══ SUPPLIED TEXT ══
Ocean temperatures -- from the ocean bottom to the sea surface -- off the northeast coast of the U.S. have soared to their warmest ever, the National Oceanic and Atmospheric Administration (NOAA) said Tuesday.
The soaring temperatures follow other warming trends recently noted by the NOAA: we just experienced the fourth warmest August ever, the third warmest summer, and the warmest first 8 months of the year ever.
The northeast area documented by NOAA's Northeast Fisheries Science Center (NEFSC) is known as the Northeast Continental Shelf ecosystem, which comprises four major subareas: Gulf of Maine (GOM), Georges Bank (GB), Southern New England (SNE) and the Middle Atlantic Bight (MAB).
═══
══ THE DATA ══
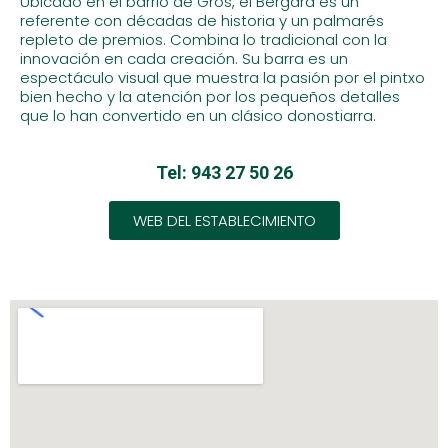
Ubicado en el barrio de Gros, el Bergara es un
referente con décadas de historia y un palmarés
repleto de premios. Combina lo tradicional con la
innovación en cada creación. Su barra es un
espectáculo visual que muestra la pasión por el pintxo
bien hecho y la atención por los pequeños detalles
que lo han convertido en un clásico donostiarra.
Tel: 943 27 50 26
WEB DEL ESTABLECIMIENTO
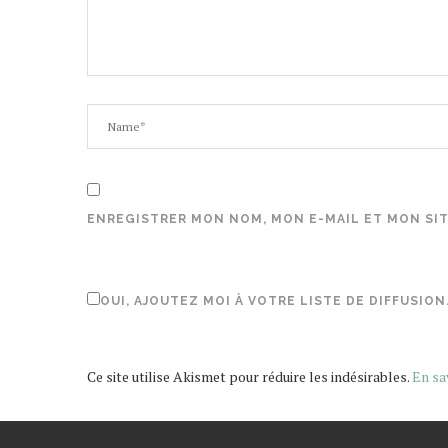
ENREGISTRER MON NOM, MON E-MAIL ET MON SI
OUI, AJOUTEZ MOI À VOTRE LISTE DE DIFFUSION
Ce site utilise Akismet pour réduire les indésirables.
En sa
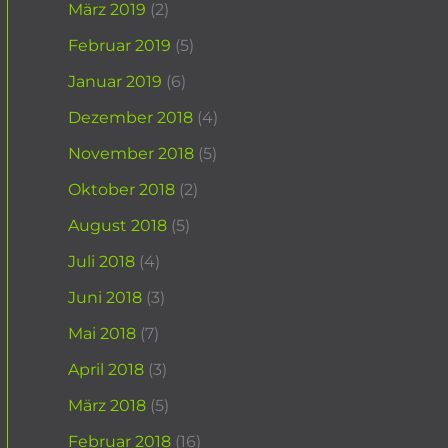
März 2019
(2)
Februar 2019
(5)
Januar 2019
(6)
Dezember 2018
(4)
November 2018
(5)
Oktober 2018
(2)
August 2018
(5)
Juli 2018
(4)
Juni 2018
(3)
Mai 2018
(7)
April 2018
(3)
März 2018
(5)
Februar 2018
(16)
═══
# QUESTIONS ON THE MATERIAL:
1 > Name the four major subareas of the Northeast Continental Shelf ecosystem given in the passage on northeast ocean temperatures.
2 > According to the passage on northeast ocean temperatures, which NOAA center documented the northeast area?
3 > Write the next part of the passage on northeast ocean temperatures, beginning after its final sentence.
The lines above are separate material and are not part of the passage on northeast ocean temperatures.

# RESPONSES BY TASK:
1 > Gulf of Maine (GOM), Georges Bank (GB), Southern New England (SNE), Middle Atlantic Bight (MAB)

2 > NOAA's Northeast Fisheries Science Center (NEFSC).

3 >
"A pronounced warming event occurred on the Northeast Shelf this spring, and this will have a profound impact throughout the ecosystem," said Kevin Friedland, a scientist in the NEFSC's Ecosystem Assessment Program, who said the warmer waters will have impacts on marine life, from plankton to whales. "Changes in ocean temperatures and the timing of the spring plankton bloom could affect the biological clocks of many marine species, which spawn at specific times of the year based on environmental cues like water temperature."
Atlantic cod has already been impacted, as it moves northeasterly in response to the warming waters.
The NEFSC recorded temperatures 11°F above historical average at the surface and more than 9°F above average at the bottom in the Delaware and Chesapeake Bays, while further north 3.6°F warmer than average temperatures were recorded for the bottom waters in the western Gulf of Maine.
"What is known is that things are changing, and we need to continue monitoring and adapting to these changes," stated Mike Fogarty, who heads the Ecosystem Assessment Program.